Categorie: Autografi - Arte e Lettere, Charles Baudelaire, Nuovi Arrivi
Charles BAUDELAIRE e il suo lavoro su Edgar Allan Poe.
"Mi mancano 4 numeri: Morella Metzengerstein, The Devil in the Belfry, Dead or Alive ..."
Venduto
"Mi mancano 4 numeri: Morella Metzengerstein, The Devil in the Belfry, Dead or Alive ..."
Venduto
Carlo Baudelaire (1821.1867)
Lettera autografata firmata ad Armand Dutacq, editore e proprietario della tipografia.
Una pagina a -8°. [Parigi] – Martedì 4 settembre 1854.
Lettera inedita alla corrispondenza della Pléiade.
"I miei articoli sono stati nuovamente rifiutati."
Baudelaire alla ricerca dei racconti perduti di Edgar Allan Poe.
«Il signor Albert [Edmond Albert] può raccontarvi della visita alla signora di Bernard, una visita davvero comica. Si rifiuta persino di scrivermi perché le spezziamo il cuore e perché le riporterebbe alla mente ricordi dolorosi. – Poi, non so come, il signor Borel de Hauterive è coinvolto in tutto questo. Ci credereste che, nonostante il vostro ordine, dato in mia presenza, un giorno in cui ero con voi alla redazione del giornale, sono stati comunque rifiutati i miei articoli? Mi mancano quattro numeri: Morella Metzengerstein, Il diavolo nel campanile, Vivo o morto ? – Quanto alle date, il signor Albert dovrà vedere la raccolta per conoscerle. Va dal 14 al 30. Cordiali saluti, Ch. Baudelaire. »
Baudelaire scoprì Edgar Allan Poe attraverso le traduzioni pubblicate sui giornali francesi. Rimase affascinato da questo autore sconosciuto fin dalla prima lettura e si lasciò conquistare dalla sua strana opera. Il suo caro amico Asselineau lo confermò: " Fin dalle prime letture, fu pervaso dall'ammirazione per questo genio sconosciuto... Ho visto poche infatuazioni così complete, rapide e assolute ". Lo stesso Baudelaire lo ammise: " Ho trovato un autore americano che ha suscitato in me un'incredibile simpatia ".

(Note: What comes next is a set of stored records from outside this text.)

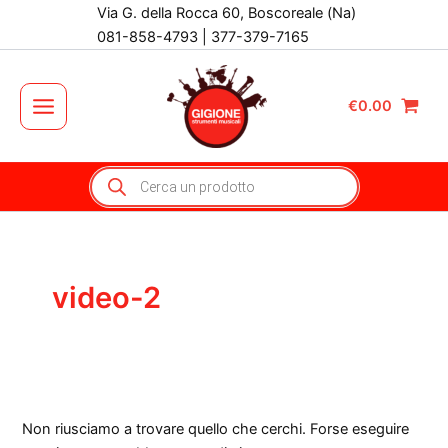
Vai
Via G. della Rocca 60, Boscoreale (Na)
al
081-858-4793 | 377-379-7165
contenuto
€
0.00
Main
Menu
Products
search
video-2
Non riusciamo a trovare quello che cerchi. Forse eseguire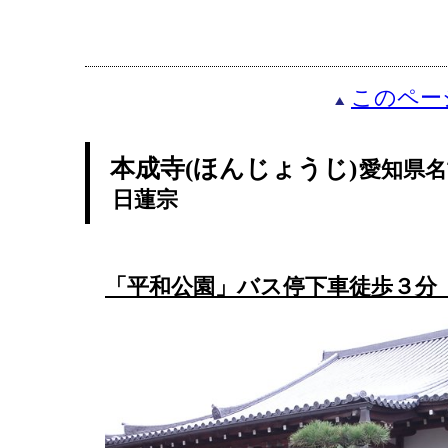
このペー
本成寺(ほんじょうじ)
愛知県名
日蓮宗
「平和公園」バス停下車徒歩３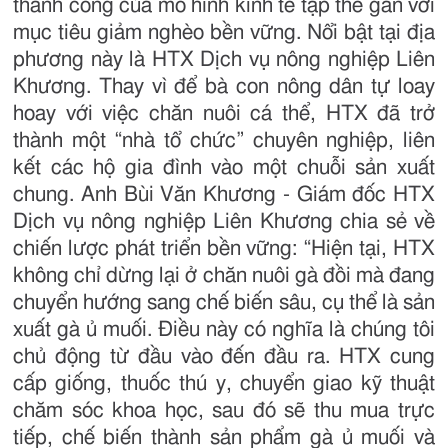
thành công của mô hình kinh tế tập thể gắn với
mục tiêu giảm nghèo bền vững. Nổi bật tại địa
phương này là HTX Dịch vụ nông nghiệp Liên
Khương. Thay vì để bà con nông dân tự loay
hoay với việc chăn nuôi cá thể, HTX đã trở
thành một “nhà tổ chức” chuyên nghiệp, liên
kết các hộ gia đình vào một chuỗi sản xuất
chung. Anh Bùi Văn Khương - Giám đốc HTX
Dịch vụ nông nghiệp Liên Khương chia sẻ về
chiến lược phát triển bền vững: “Hiện tại, HTX
không chỉ dừng lại ở chăn nuôi gà đồi mà đang
chuyển hướng sang chế biến sâu, cụ thể là sản
xuất gà ủ muối. Điều này có nghĩa là chúng tôi
chủ động từ đầu vào đến đầu ra. HTX cung
cấp giống, thuốc thú y, chuyển giao kỹ thuật
chăm sóc khoa học, sau đó sẽ thu mua trực
tiếp, chế biến thành sản phẩm gà ủ muối và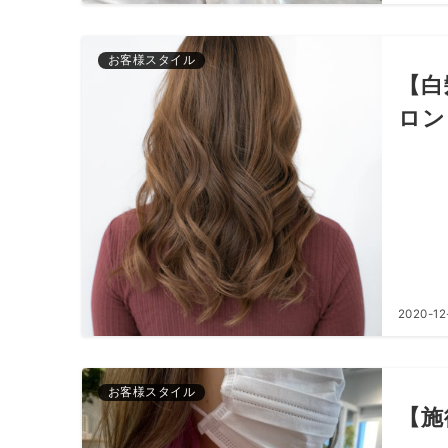
お客様スタイル
【白
ロン
2020-12
お客様スタイル
【施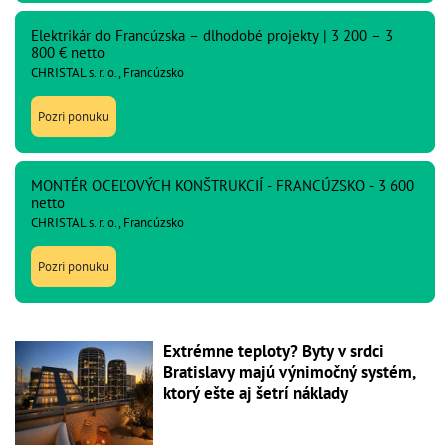
Elektrikár do Francúzska – dlhodobé projekty | 3 200 – 3
800 € netto
CHRISTAL s. r. o., Francúzsko
Pozri ponuku
MONTÉR OCEĽOVÝCH KONŠTRUKCIÍ - FRANCÚZSKO - 3 600
netto
CHRISTAL s. r. o., Francúzsko
Pozri ponuku
Extrémne teploty? Byty v srdci
Bratislavy majú výnimočný systém,
ktorý ešte aj šetrí náklady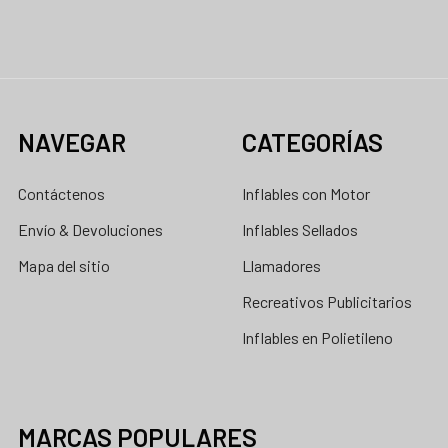
NAVEGAR
CATEGORÍAS
Contáctenos
Inflables con Motor
Envío & Devoluciones
Inflables Sellados
Mapa del sitio
Llamadores
Recreativos Publicitarios
Inflables en Polietileno
MARCAS POPULARES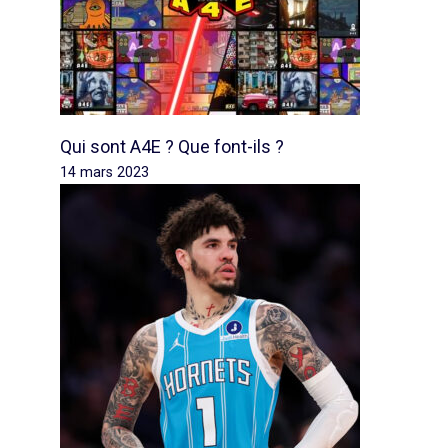
Qui sont A4E ? Que font-ils ?
14 mars 2023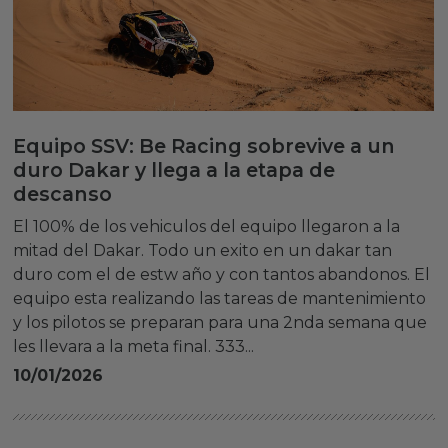
Equipo SSV: Be Racing sobrevive a un
duro Dakar y llega a la etapa de
descanso
El 100% de los vehiculos del equipo llegaron a la
mitad del Dakar. Todo un exito en un dakar tan
duro com el de estw año y con tantos abandonos. El
equipo esta realizando las tareas de mantenimiento
y los pilotos se preparan para una 2nda semana que
les llevara a la meta final. 333...
10/01/2026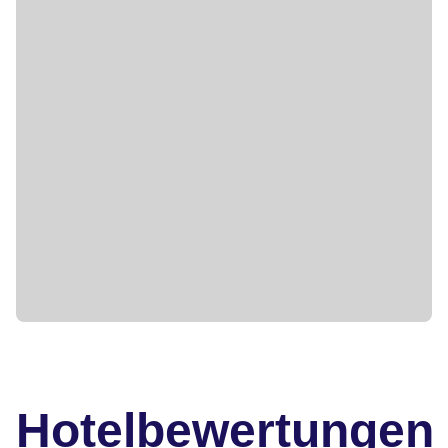
Hotelbewertungen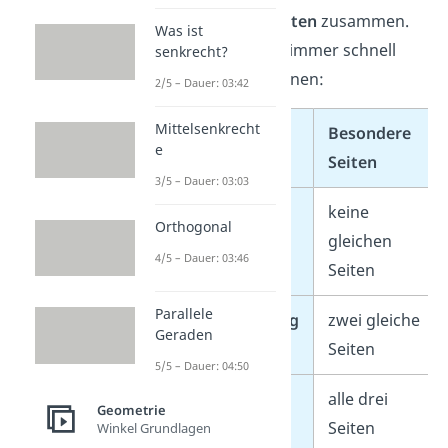
sechs Dreiecksarten
zusammen.
Was ist
So kannst du sie immer schnell
senkrecht?
und sicher zuordnen:
2/5 – Dauer: 03:42
Mittelsenkrecht
Besondere
e
Dreiecksart
Seiten
3/5 – Dauer: 03:03
Ungleichseitig
keine
Orthogonal
gleichen
4/5 – Dauer: 03:46
Seiten
Parallele
Gleichschenklig
zwei gleiche
Geraden
Seiten
5/5 – Dauer: 04:50
Gleichseitig
alle drei
Geometrie
Seiten
Winkel Grundlagen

Nel luglio del 1848, la sua prima traduzione di un racconto di Poe, " Rivelazione magnetica", apparve sulla rivista "La Liberté de penser". Sebbene non fosse né il primo traduttore di Poe né il suo scopritore, Baudelaire ne divenne il traduttore ufficiale e contribuì alla sua fama in Francia.
"Sapete perché ho tradotto Poe con tanta pazienza? Perché era come me. La prima volta che ho aperto uno dei suoi libri, ho visto con orrore e gioia non solo argomenti che avevo sognato, ma anche frasi che avevo pensato e che lui aveva scritto vent'anni prima."